I’ve had a blast sitting in the host chair this past week as always.
Hilariously, Michel and I look similar (light-skinned African-American women with natural hair) and my live guest this morning, Bishop Harry Jackson, actually did a double take as he walked into the studio, which was pretty funny!
Our conversation with him was interesting. And he had interesting things to say about whether socially conservative blacks who like the religious tone of Glenn Beck’s rally might be disturbed by the perception that Beck has issues with African-Americans and with President Obama. In fact, Bishop Jackson said he was initially concerned about joining the rally for just those reasons.

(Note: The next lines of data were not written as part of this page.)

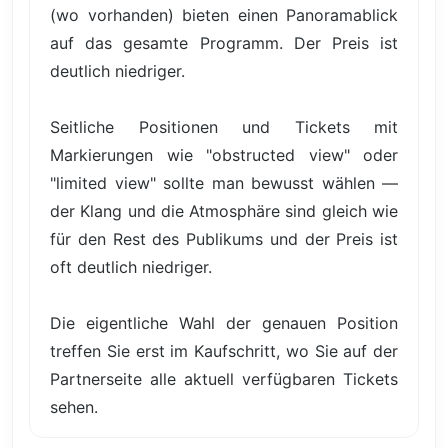
(wo vorhanden) bieten einen Panoramablick
auf das gesamte Programm. Der Preis ist
deutlich niedriger.
Seitliche Positionen und Tickets mit
Markierungen wie "obstructed view" oder
"limited view" sollte man bewusst wählen —
der Klang und die Atmosphäre sind gleich wie
für den Rest des Publikums und der Preis ist
oft deutlich niedriger.
Die eigentliche Wahl der genauen Position
treffen Sie erst im Kaufschritt, wo Sie auf der
Partnerseite alle aktuell verfügbaren Tickets
sehen.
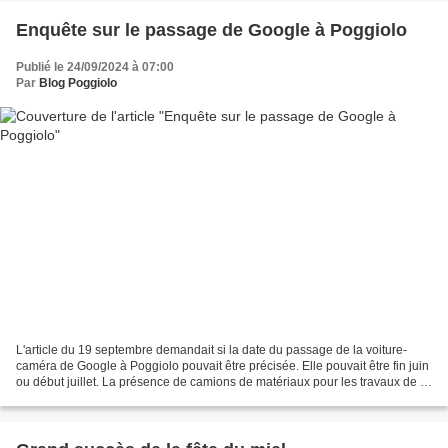
Enquête sur le passage de Google à Poggiolo
Publié le 24/09/2024 à 07:00
Par
Blog Poggiolo
L'article du 19 septembre demandait si la date du passage de la voiture-
caméra de Google à Poggiolo pouvait être précisée. Elle pouvait être fin juin
ou début juillet. La présence de camions de matériaux pour les travaux de la
maison CECCALDI pouvait...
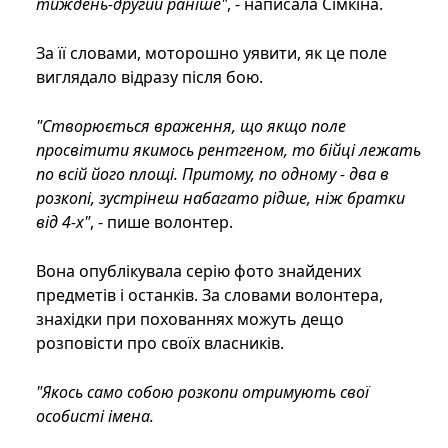
тиждень-другий раніше"
, - написала Сімкіна.
За її словами, моторошно уявити, як це поле
виглядало відразу після бою.
"Створюється враження, що якщо поле
просвітити якимось рентгеном, то бійці лежать
по всій його площі. Притому, по одному - два в
розкопі, зустрінеш набагато рідше, ніж братки
від 4-х"
, - пише волонтер.
Вона опублікувала серію фото знайдених
предметів і останків. За словами волонтера,
знахідки при похованнях можуть дещо
розповісти про своїх власників.
"Якось само собою розкопи отримують свої
особисті імена.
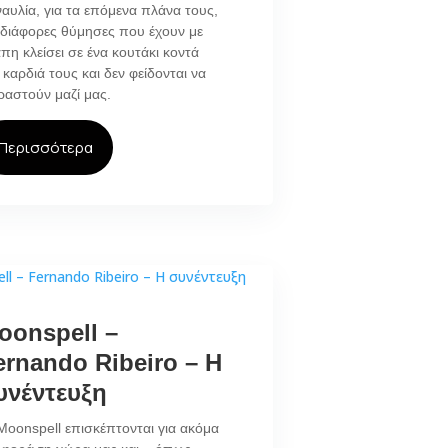
αυλία, για τα επόμενα πλάνα τους,
 διάφορες θύμησες που έχουν με
πη κλείσει σε ένα κουτάκι κοντά
 καρδιά τους και δεν φείδονται να
ραστούν μαζί μας.
Περισσότερα
oonspell –
ernando Ribeiro – Η
υνέντευξη
Moonspell επισκέπτονται για ακόμα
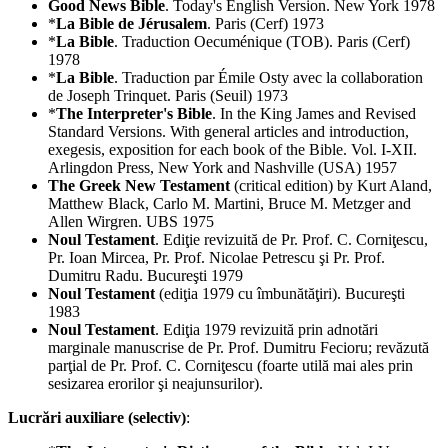
Good News Bible
. Today's English Version. New York 1978
*
La Bible de Jérusalem
. Paris (Cerf) 1973
*
La Bible
. Traduction Oecuménique (TOB). Paris (Cerf)
1978
*
La Bible
. Traduction par Émile Osty avec la collaboration
de Joseph Trinquet. Paris (Seuil) 1973
*
The Interpreter's Bible
. In the King James and Revised
Standard Versions. With general articles and introduction,
exegesis, exposition for each book of the Bible. Vol. I-XII.
Arlingdon Press, New York and Nashville (USA) 1957
The Greek New Testament
(critical edition) by Kurt Aland,
Matthew Black, Carlo M. Martini, Bruce M. Metzger and
Allen Wirgren. UBS 1975
Noul Testament
. Ediţie revizuită de Pr. Prof. C. Corniţescu,
Pr. Ioan Mircea, Pr. Prof. Nicolae Petrescu şi Pr. Prof.
Dumitru Radu. Bucureşti 1979
Noul Testament
(ediţia 1979 cu îmbunătăţiri). Bucureşti
1983
Noul Testament
. Ediţia 1979 revizuită prin adnotări
marginale manuscrise de Pr. Prof. Dumitru Fecioru; revăzută
parţial de Pr. Prof. C. Corniţescu (foarte utilă mai ales prin
sesizarea erorilor şi neajunsurilor).
Lucrări auxiliare (selectiv)
:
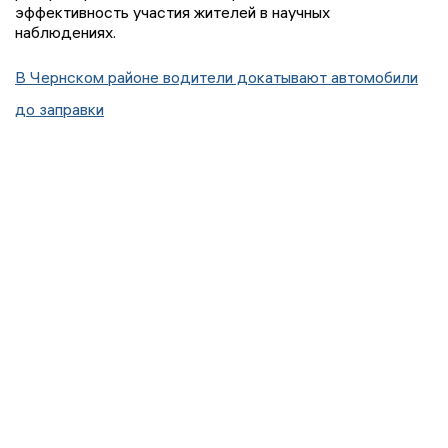
эффективность участия жителей в научных
наблюдениях.
В Чернском районе водители докатывают автомобили
до заправки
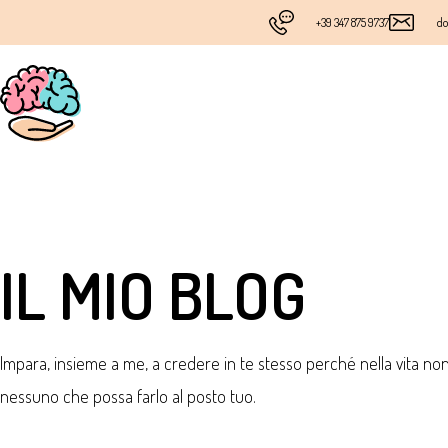
+39 347 875 9737
do
IL MIO BLOG
Impara, insieme a me, a credere in te stesso perché nella vita no
nessuno che possa farlo al posto tuo.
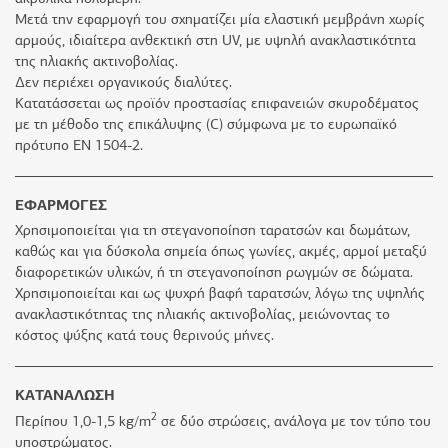
Μετά την εφαρμογή του σχηματίζει μία ελαστική μεμβράνη χωρίς
αρμούς, ιδιαίτερα ανθεκτική στη UV, με υψηλή ανακλαστικότητα
της ηλιακής ακτινοβολίας.
Δεν περιέχει οργανικούς διαλύτες.
Κατατάσσεται ως προϊόν προστασίας επιφανειών σκυροδέματος
με τη μέθοδο της επικάλυψης (C) σύμφωνα με το ευρωπαϊκό
πρότυπο ΕΝ 1504-2.
ΕΦΑΡΜΟΓΕΣ
Χρησιμοποιείται για τη στεγανοποίηση ταρατσών και δωμάτων,
καθώς και για δύσκολα σημεία όπως γωνίες, ακμές, αρμοί μεταξύ
διαφορετικών υλικών, ή τη στεγανοποίηση ρωγμών σε δώματα.
Χρησιμοποιείται και ως ψυχρή βαφή ταρατσών, λόγω της υψηλής
ανακλαστικότητας της ηλιακής ακτινοβολίας, μειώνοντας το
κόστος ψύξης κατά τους θερινούς μήνες.
ΚΑΤΑΝΑΛΩΣΗ
2
Περίπου 1,0-1,5 kg/m
σε δύο στρώσεις, ανάλογα με τον τύπο του
υποστρώματος.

Other stories I enjoyed this week included the whole of our Hurricane Katrina anniversary coverage. I was in New Orleans at the beginning of this month. I love the city and the resilient spirit of residents, like Gralen Banks, for whom there is nowhere else to call home.

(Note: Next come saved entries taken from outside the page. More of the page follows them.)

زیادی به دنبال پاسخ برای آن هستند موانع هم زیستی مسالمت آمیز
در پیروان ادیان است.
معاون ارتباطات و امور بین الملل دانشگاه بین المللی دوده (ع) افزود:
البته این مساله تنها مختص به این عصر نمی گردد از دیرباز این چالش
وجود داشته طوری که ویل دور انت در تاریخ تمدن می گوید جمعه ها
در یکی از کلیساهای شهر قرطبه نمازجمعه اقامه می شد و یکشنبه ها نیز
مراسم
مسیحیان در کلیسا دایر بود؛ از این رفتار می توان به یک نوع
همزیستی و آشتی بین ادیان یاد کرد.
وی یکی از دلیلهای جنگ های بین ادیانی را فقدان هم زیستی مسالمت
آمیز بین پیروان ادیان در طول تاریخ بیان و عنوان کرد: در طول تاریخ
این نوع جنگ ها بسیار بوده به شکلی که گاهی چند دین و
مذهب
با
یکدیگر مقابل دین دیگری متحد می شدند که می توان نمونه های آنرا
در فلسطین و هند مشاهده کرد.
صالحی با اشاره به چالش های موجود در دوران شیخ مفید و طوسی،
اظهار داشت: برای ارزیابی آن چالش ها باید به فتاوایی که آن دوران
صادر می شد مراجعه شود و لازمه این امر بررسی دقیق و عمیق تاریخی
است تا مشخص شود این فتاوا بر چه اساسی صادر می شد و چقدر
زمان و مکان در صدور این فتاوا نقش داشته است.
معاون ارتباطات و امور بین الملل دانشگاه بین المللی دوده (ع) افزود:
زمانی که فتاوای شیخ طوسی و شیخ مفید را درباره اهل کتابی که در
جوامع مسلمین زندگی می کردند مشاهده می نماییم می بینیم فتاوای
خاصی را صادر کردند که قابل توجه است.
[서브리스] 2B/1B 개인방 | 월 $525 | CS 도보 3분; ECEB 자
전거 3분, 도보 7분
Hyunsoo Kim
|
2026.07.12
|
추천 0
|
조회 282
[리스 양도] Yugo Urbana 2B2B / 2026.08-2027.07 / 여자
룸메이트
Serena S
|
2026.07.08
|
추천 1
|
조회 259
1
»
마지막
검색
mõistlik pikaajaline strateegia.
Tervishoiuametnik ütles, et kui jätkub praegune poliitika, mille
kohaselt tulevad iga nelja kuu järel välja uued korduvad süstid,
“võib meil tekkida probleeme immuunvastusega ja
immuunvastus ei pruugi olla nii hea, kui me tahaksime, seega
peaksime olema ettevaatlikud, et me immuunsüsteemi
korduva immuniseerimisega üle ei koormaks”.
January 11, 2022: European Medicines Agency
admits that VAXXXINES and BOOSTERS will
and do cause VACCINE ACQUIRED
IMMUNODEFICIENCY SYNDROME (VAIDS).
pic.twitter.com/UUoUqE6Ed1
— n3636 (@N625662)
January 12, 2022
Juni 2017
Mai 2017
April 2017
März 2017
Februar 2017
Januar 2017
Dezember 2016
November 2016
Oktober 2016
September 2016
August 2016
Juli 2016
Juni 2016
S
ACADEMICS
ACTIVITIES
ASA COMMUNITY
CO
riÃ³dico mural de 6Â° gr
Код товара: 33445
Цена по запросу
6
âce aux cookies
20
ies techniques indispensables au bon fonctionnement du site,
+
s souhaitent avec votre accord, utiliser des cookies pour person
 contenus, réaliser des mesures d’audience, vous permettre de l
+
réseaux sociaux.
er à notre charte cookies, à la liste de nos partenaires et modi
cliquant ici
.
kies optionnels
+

I love the city’s heart. And its vibrancy. But it is clear that there are major disparities in how and where the reconstruction is being done.

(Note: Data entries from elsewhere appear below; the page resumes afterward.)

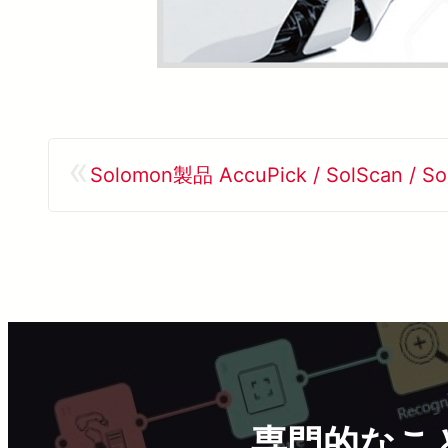
«
Solomon製品 AccuPick / SolScan / Sol
専門的なこ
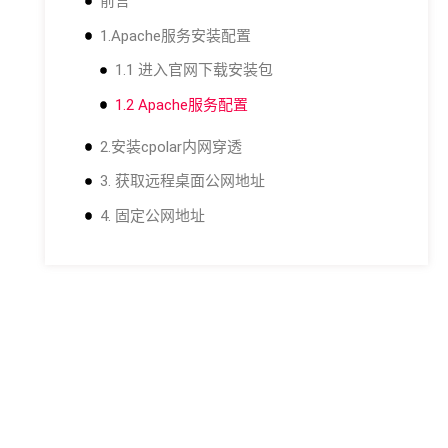
前言
1.Apache服务安装配置
1.1 进入官网下载安装包
1.2 Apache服务配置
2.安装cpolar内网穿透
3. 获取远程桌面公网地址
4. 固定公网地址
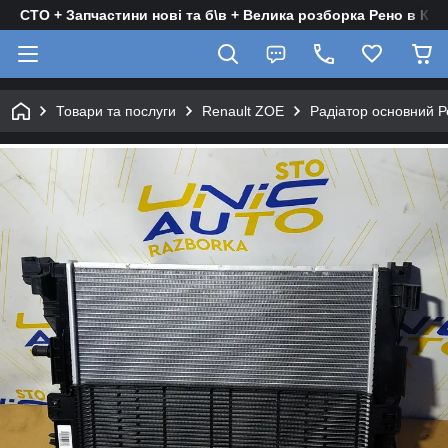
СТО + Запчастини нові та б\в + Велика розборка Рено в Киє
Товари та послуги
Renault ZOE
Радіатор основний Р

It was wonderful checking in with Mary and Morris Martin, two of the most upstanding, friendly, strong and determined people I have ever met. It was heartbreaking to hear their emotion after seeing pictures of their home – nearly demolished by the storm – that still stands on Flood Street in the city’s Lower 9th Ward. I wanted to cry standing on that street looking at the Martin’s home, with two other ruined homes right next to it, all of them standing in several feet of grass and debris. Only one house at the far end of the block appeared to be inhabited, though there were signs that the owner of a house across the street is trying to restore that property one little piece at a time.
In some nearby blocks all that stands are the foundations of the homes that once stood there, and in some cases only the steps. Even with the new development – Brad Pitt’s ‘Make it Right’ homes with their space-age architecture – there are still gaping holes in the Lower 9th Ward, and a lack of basic services like grocery stores.
One of my favorite new Orleans stories though has got to be my interview with the fabulous Glen David Andrews, a man who is such a force of nature that he almost blew the mics out in the studio with the power of his voice! You really should see him in person. His vibe sucks in everybody in the room and you see people dancing ‘til they drop, hypnotically yelling the lyrics (when they aren’t improvised on the spot) to the tunes Andrews belts with such abandon.
So, I turn the mic over to Tony Cox for the rest of this week into next. But no worries, I’ll be back filling in for the illustrious Michel sometime during the holidays!